-------- MATERIAL PROVIDED --------

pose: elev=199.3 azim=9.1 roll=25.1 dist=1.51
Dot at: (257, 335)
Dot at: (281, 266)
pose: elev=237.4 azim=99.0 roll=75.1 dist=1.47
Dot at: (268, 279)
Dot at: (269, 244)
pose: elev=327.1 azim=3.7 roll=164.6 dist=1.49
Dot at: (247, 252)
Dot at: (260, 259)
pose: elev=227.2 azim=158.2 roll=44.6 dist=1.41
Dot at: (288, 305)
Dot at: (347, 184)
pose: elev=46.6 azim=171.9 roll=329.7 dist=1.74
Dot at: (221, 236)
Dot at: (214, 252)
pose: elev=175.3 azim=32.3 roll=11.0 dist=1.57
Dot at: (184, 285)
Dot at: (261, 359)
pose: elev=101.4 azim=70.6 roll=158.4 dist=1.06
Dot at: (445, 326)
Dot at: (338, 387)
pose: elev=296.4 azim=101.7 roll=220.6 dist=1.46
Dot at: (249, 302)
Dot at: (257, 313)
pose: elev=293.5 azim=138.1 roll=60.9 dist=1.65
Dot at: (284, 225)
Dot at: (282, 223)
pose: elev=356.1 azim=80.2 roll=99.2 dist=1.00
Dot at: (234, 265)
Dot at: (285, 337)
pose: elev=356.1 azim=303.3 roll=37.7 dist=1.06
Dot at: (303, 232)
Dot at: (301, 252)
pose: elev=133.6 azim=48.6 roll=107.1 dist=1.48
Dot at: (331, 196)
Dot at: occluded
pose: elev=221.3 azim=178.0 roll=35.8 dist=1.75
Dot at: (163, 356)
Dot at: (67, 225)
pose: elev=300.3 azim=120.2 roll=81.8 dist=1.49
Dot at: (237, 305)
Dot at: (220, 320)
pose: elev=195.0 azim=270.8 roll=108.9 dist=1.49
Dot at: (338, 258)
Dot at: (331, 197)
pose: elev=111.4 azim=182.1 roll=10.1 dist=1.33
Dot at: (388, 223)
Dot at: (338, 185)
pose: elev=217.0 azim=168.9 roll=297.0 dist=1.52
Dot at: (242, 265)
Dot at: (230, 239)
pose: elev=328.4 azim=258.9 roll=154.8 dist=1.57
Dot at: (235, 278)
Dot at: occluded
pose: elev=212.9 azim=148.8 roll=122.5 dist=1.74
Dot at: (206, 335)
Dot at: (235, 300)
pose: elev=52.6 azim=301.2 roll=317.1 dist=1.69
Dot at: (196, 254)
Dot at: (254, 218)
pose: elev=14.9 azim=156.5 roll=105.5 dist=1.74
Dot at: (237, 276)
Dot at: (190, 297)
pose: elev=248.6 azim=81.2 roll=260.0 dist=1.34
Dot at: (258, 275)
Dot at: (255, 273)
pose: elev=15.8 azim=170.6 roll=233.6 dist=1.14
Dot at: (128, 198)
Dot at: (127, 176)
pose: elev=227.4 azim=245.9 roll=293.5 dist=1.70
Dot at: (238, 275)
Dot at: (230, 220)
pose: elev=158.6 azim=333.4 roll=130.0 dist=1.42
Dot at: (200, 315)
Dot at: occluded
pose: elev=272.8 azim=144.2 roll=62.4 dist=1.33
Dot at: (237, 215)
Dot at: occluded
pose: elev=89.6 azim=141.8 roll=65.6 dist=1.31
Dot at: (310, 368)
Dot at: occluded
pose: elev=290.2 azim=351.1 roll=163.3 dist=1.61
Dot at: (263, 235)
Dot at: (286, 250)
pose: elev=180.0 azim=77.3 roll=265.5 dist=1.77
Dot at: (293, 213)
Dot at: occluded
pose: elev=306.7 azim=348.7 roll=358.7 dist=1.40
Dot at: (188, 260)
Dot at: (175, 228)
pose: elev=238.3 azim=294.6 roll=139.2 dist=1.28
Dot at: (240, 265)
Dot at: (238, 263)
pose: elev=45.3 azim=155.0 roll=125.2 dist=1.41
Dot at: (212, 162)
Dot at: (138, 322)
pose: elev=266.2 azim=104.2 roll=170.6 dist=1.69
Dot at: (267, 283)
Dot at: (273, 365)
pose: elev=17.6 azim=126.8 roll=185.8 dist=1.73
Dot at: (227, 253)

--------

§ **YOUR GOAL**: Retype every record above, line for line, with each character unchanged.

§ **EXERCISE RESPONSE**:
pose: elev=199.3 azim=9.1 roll=25.1 dist=1.51
Dot at: (257, 335)
Dot at: (281, 266)
pose: elev=237.4 azim=99.0 roll=75.1 dist=1.47
Dot at: (268, 279)
Dot at: (269, 244)
pose: elev=327.1 azim=3.7 roll=164.6 dist=1.49
Dot at: (247, 252)
Dot at: (260, 259)
pose: elev=227.2 azim=158.2 roll=44.6 dist=1.41
Dot at: (288, 305)
Dot at: (347, 184)
pose: elev=46.6 azim=171.9 roll=329.7 dist=1.74
Dot at: (221, 236)
Dot at: (214, 252)
pose: elev=175.3 azim=32.3 roll=11.0 dist=1.57
Dot at: (184, 285)
Dot at: (261, 359)
pose: elev=101.4 azim=70.6 roll=158.4 dist=1.06
Dot at: (445, 326)
Dot at: (338, 387)
pose: elev=296.4 azim=101.7 roll=220.6 dist=1.46
Dot at: (249, 302)
Dot at: (257, 313)
pose: elev=293.5 azim=138.1 roll=60.9 dist=1.65
Dot at: (284, 225)
Dot at: (282, 223)
pose: elev=356.1 azim=80.2 roll=99.2 dist=1.00
Dot at: (234, 265)
Dot at: (285, 337)
pose: elev=356.1 azim=303.3 roll=37.7 dist=1.06
Dot at: (303, 232)
Dot at: (301, 252)
pose: elev=133.6 azim=48.6 roll=107.1 dist=1.48
Dot at: (331, 196)
Dot at: occluded
pose: elev=221.3 azim=178.0 roll=35.8 dist=1.75
Dot at: (163, 356)
Dot at: (67, 225)
pose: elev=300.3 azim=120.2 roll=81.8 dist=1.49
Dot at: (237, 305)
Dot at: (220, 320)
pose: elev=195.0 azim=270.8 roll=108.9 dist=1.49
Dot at: (338, 258)
Dot at: (331, 197)
pose: elev=111.4 azim=182.1 roll=10.1 dist=1.33
Dot at: (388, 223)
Dot at: (338, 185)
pose: elev=217.0 azim=168.9 roll=297.0 dist=1.52
Dot at: (242, 265)
Dot at: (230, 239)
pose: elev=328.4 azim=258.9 roll=154.8 dist=1.57
Dot at: (235, 278)
Dot at: occluded
pose: elev=212.9 azim=148.8 roll=122.5 dist=1.74
Dot at: (206, 335)
Dot at: (235, 300)
pose: elev=52.6 azim=301.2 roll=317.1 dist=1.69
Dot at: (196, 254)
Dot at: (254, 218)
pose: elev=14.9 azim=156.5 roll=105.5 dist=1.74
Dot at: (237, 276)
Dot at: (190, 297)
pose: elev=248.6 azim=81.2 roll=260.0 dist=1.34
Dot at: (258, 275)
Dot at: (255, 273)
pose: elev=15.8 azim=170.6 roll=233.6 dist=1.14
Dot at: (128, 198)
Dot at: (127, 176)
pose: elev=227.4 azim=245.9 roll=293.5 dist=1.70
Dot at: (238, 275)
Dot at: (230, 220)
pose: elev=158.6 azim=333.4 roll=130.0 dist=1.42
Dot at: (200, 315)
Dot at: occluded
pose: elev=272.8 azim=144.2 roll=62.4 dist=1.33
Dot at: (237, 215)
Dot at: occluded
pose: elev=89.6 azim=141.8 roll=65.6 dist=1.31
Dot at: (310, 368)
Dot at: occluded
pose: elev=290.2 azim=351.1 roll=163.3 dist=1.61
Dot at: (263, 235)
Dot at: (286, 250)
pose: elev=180.0 azim=77.3 roll=265.5 dist=1.77
Dot at: (293, 213)
Dot at: occluded
pose: elev=306.7 azim=348.7 roll=358.7 dist=1.40
Dot at: (188, 260)
Dot at: (175, 228)
pose: elev=238.3 azim=294.6 roll=139.2 dist=1.28
Dot at: (240, 265)
Dot at: (238, 263)
pose: elev=45.3 azim=155.0 roll=125.2 dist=1.41
Dot at: (212, 162)
Dot at: (138, 322)
pose: elev=266.2 azim=104.2 roll=170.6 dist=1.69
Dot at: (267, 283)
Dot at: (273, 365)
pose: elev=17.6 azim=126.8 roll=185.8 dist=1.73
Dot at: (227, 253)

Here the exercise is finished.